▶ _DATA LISTING_
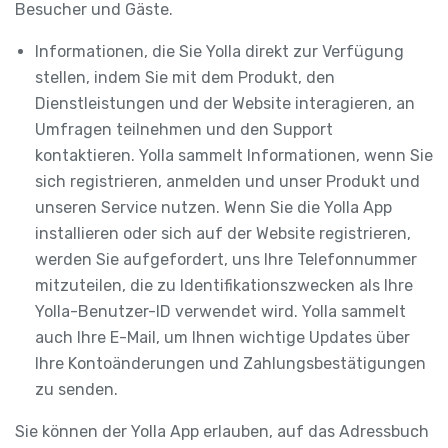
Besucher und Gäste.
Informationen, die Sie Yolla direkt zur Verfügung
stellen, indem Sie mit dem Produkt, den
Dienstleistungen und der Website interagieren, an
Umfragen teilnehmen und den Support
kontaktieren. Yolla sammelt Informationen, wenn Sie
sich registrieren, anmelden und unser Produkt und
unseren Service nutzen. Wenn Sie die Yolla App
installieren oder sich auf der Website registrieren,
werden Sie aufgefordert, uns Ihre Telefonnummer
mitzuteilen, die zu Identifikationszwecken als Ihre
Yolla-Benutzer-ID verwendet wird. Yolla sammelt
auch Ihre E-Mail, um Ihnen wichtige Updates über
Ihre Kontoänderungen und Zahlungsbestätigungen
zu senden.
Sie können der Yolla App erlauben, auf das Adressbuch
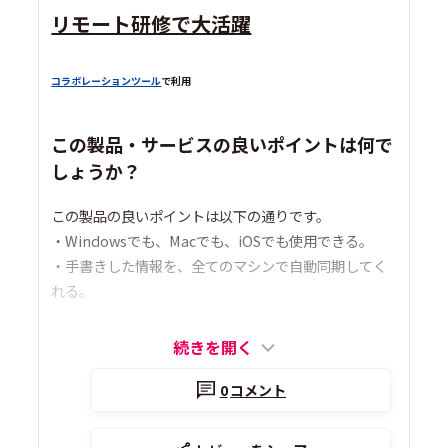
リモート研修で大活躍
コラボレーションツール
で利用
この製品・サービスの良いポイントは何で
しょうか？
この製品の良いポイントは以下の通りです。
・Windowsでも、Macでも、iOSでも使用できる。
・手書きした情報を、全てのマシンで自動同期してく
れる。
続きを開く
0
コメント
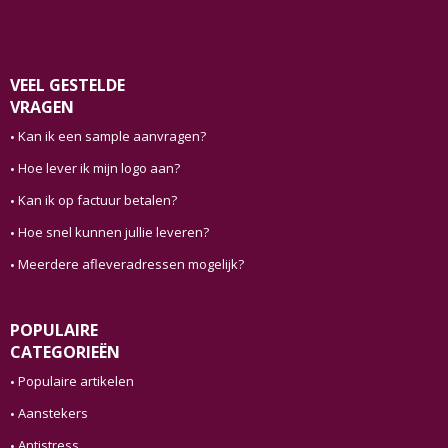
VEEL GESTELDE
VRAGEN
Kan ik een sample aanvragen?
Hoe lever ik mijn logo aan?
Kan ik op factuur betalen?
Hoe snel kunnen jullie leveren?
Meerdere afleveradressen mogelijk?
POPULAIRE
CATEGORIEËN
Populaire artikelen
Aanstekers
Antistress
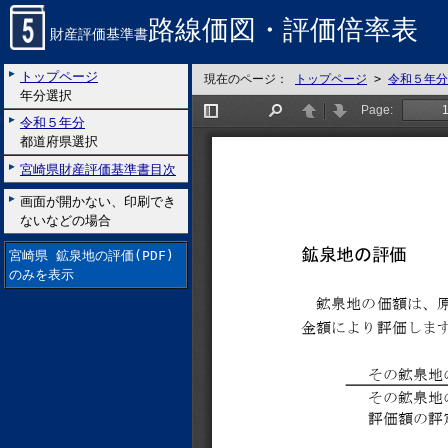
路線価図・評価倍率表
財産評価基準書
トップページ
現在のページ：
トップページ
>
令和５年分
年分選択
令和５年分
都道府県選択
宮崎県財産評価基準書目次
画面が開かない、印刷でき
ないなどの場合
宮崎県 鉱泉地の評価(PDF)
のみを表示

▶ _YOUR INSTRUCTIONS_
Leave out the pictures and return every record word for word.

▶ _ANSWER TO THE PROBLEM_
Besucher und Gäste.
Informationen, die Sie Yolla direkt zur Verfügung
stellen, indem Sie mit dem Produkt, den
Dienstleistungen und der Website interagieren, an
Umfragen teilnehmen und den Support
kontaktieren. Yolla sammelt Informationen, wenn Sie
sich registrieren, anmelden und unser Produkt und
unseren Service nutzen. Wenn Sie die Yolla App
installieren oder sich auf der Website registrieren,
werden Sie aufgefordert, uns Ihre Telefonnummer
mitzuteilen, die zu Identifikationszwecken als Ihre
Yolla-Benutzer-ID verwendet wird. Yolla sammelt
auch Ihre E-Mail, um Ihnen wichtige Updates über
Ihre Kontoänderungen und Zahlungsbestätigungen
zu senden.
Sie können der Yolla App erlauben, auf das Adressbuch
リモート研修で大活躍
コラボレーションツール
で利用
この製品・サービスの良いポイントは何で
しょうか？
この製品の良いポイントは以下の通りです。
・Windowsでも、Macでも、iOSでも使用できる。
・手書きした情報を、全てのマシンで自動同期してく
れる。
続きを開く
0
コメント
VEEL GESTELDE
VRAGEN
Kan ik een sample aanvragen?
Hoe lever ik mijn logo aan?
Kan ik op factuur betalen?
Hoe snel kunnen jullie leveren?
Meerdere afleveradressen mogelijk?
POPULAIRE
CATEGORIEËN
Populaire artikelen
Aanstekers
Antistress
路線価図・評価倍率表
財産評価基準書
トップページ
現在のページ：
トップページ
>
令和５年分
年分選択
令和５年分
都道府県選択
宮崎県財産評価基準書目次
画面が開かない、印刷でき
ないなどの場合
宮崎県 鉱泉地の評価(PDF)
のみを表示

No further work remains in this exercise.